**WHAT TO PRODUCE**
Copy every line of the material below exactly.

**DATA SECTION**
◇ ◇ ◇
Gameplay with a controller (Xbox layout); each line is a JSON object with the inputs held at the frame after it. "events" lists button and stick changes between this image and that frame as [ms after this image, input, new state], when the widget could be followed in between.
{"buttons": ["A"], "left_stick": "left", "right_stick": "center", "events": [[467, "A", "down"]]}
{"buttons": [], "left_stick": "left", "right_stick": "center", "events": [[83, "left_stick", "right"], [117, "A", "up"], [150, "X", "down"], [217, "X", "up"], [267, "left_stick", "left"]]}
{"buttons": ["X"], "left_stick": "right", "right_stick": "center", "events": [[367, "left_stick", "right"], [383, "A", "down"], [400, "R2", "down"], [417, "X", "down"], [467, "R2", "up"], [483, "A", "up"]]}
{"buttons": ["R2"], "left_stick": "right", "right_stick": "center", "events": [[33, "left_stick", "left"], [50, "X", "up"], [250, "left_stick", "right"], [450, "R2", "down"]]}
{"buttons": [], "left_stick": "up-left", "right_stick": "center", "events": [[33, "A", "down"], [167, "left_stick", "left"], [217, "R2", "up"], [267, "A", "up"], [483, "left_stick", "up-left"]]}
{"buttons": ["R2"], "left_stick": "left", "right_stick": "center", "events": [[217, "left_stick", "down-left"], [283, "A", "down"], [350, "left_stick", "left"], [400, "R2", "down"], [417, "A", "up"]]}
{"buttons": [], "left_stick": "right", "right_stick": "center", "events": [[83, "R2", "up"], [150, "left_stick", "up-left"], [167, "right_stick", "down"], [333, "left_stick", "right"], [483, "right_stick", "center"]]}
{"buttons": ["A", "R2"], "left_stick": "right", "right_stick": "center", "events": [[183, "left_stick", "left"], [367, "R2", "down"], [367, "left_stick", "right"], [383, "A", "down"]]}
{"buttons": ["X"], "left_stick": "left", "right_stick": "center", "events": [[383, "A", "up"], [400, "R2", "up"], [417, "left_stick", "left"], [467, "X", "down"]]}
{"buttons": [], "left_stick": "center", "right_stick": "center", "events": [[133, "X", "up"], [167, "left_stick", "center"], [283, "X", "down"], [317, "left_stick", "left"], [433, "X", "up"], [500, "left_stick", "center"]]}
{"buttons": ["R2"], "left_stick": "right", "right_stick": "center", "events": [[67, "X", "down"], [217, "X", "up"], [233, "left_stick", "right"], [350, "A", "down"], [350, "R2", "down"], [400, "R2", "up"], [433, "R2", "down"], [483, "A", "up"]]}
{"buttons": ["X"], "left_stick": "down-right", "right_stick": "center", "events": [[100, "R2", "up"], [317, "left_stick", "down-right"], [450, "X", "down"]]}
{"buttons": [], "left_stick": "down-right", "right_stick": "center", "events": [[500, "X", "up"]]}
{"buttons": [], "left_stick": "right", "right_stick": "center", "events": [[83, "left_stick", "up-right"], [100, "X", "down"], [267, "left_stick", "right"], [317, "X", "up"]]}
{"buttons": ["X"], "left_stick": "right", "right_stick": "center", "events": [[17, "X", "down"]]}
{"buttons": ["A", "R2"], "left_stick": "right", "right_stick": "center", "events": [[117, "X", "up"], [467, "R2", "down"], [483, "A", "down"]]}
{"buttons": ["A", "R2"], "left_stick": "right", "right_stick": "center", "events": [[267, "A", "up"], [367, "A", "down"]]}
◇ ◇ ◇
**RESPONSE TO THIS EXERCISE**
Gameplay with a controller (Xbox layout); each line is a JSON object with the inputs held at the frame after it. "events" lists button and stick changes between this image and that frame as [ms after this image, input, new state], when the widget could be followed in between.
{"buttons": ["A"], "left_stick": "left", "right_stick": "center", "events": [[467, "A", "down"]]}
{"buttons": [], "left_stick": "left", "right_stick": "center", "events": [[83, "left_stick", "right"], [117, "A", "up"], [150, "X", "down"], [217, "X", "up"], [267, "left_stick", "left"]]}
{"buttons": ["X"], "left_stick": "right", "right_stick": "center", "events": [[367, "left_stick", "right"], [383, "A", "down"], [400, "R2", "down"], [417, "X", "down"], [467, "R2", "up"], [483, "A", "up"]]}
{"buttons": ["R2"], "left_stick": "right", "right_stick": "center", "events": [[33, "left_stick", "left"], [50, "X", "up"], [250, "left_stick", "right"], [450, "R2", "down"]]}
{"buttons": [], "left_stick": "up-left", "right_stick": "center", "events": [[33, "A", "down"], [167, "left_stick", "left"], [217, "R2", "up"], [267, "A", "up"], [483, "left_stick", "up-left"]]}
{"buttons": ["R2"], "left_stick": "left", "right_stick": "center", "events": [[217, "left_stick", "down-left"], [283, "A", "down"], [350, "left_stick", "left"], [400, "R2", "down"], [417, "A", "up"]]}
{"buttons": [], "left_stick": "right", "right_stick": "center", "events": [[83, "R2", "up"], [150, "left_stick", "up-left"], [167, "right_stick", "down"], [333, "left_stick", "right"], [483, "right_stick", "center"]]}
{"buttons": ["A", "R2"], "left_stick": "right", "right_stick": "center", "events": [[183, "left_stick", "left"], [367, "R2", "down"], [367, "left_stick", "right"], [383, "A", "down"]]}
{"buttons": ["X"], "left_stick": "left", "right_stick": "center", "events": [[383, "A", "up"], [400, "R2", "up"], [417, "left_stick", "left"], [467, "X", "down"]]}
{"buttons": [], "left_stick": "center", "right_stick": "center", "events": [[133, "X", "up"], [167, "left_stick", "center"], [283, "X", "down"], [317, "left_stick", "left"], [433, "X", "up"], [500, "left_stick", "center"]]}
{"buttons": ["R2"], "left_stick": "right", "right_stick": "center", "events": [[67, "X", "down"], [217, "X", "up"], [233, "left_stick", "right"], [350, "A", "down"], [350, "R2", "down"], [400, "R2", "up"], [433, "R2", "down"], [483, "A", "up"]]}
{"buttons": ["X"], "left_stick": "down-right", "right_stick": "center", "events": [[100, "R2", "up"], [317, "left_stick", "down-right"], [450, "X", "down"]]}
{"buttons": [], "left_stick": "down-right", "right_stick": "center", "events": [[500, "X", "up"]]}
{"buttons": [], "left_stick": "right", "right_stick": "center", "events": [[83, "left_stick", "up-right"], [100, "X", "down"], [267, "left_stick", "right"], [317, "X", "up"]]}
{"buttons": ["X"], "left_stick": "right", "right_stick": "center", "events": [[17, "X", "down"]]}
{"buttons": ["A", "R2"], "left_stick": "right", "right_stick": "center", "events": [[117, "X", "up"], [467, "R2", "down"], [483, "A", "down"]]}
{"buttons": ["A", "R2"], "left_stick": "right", "right_stick": "center", "events": [[267, "A", "up"], [367, "A", "down"]]}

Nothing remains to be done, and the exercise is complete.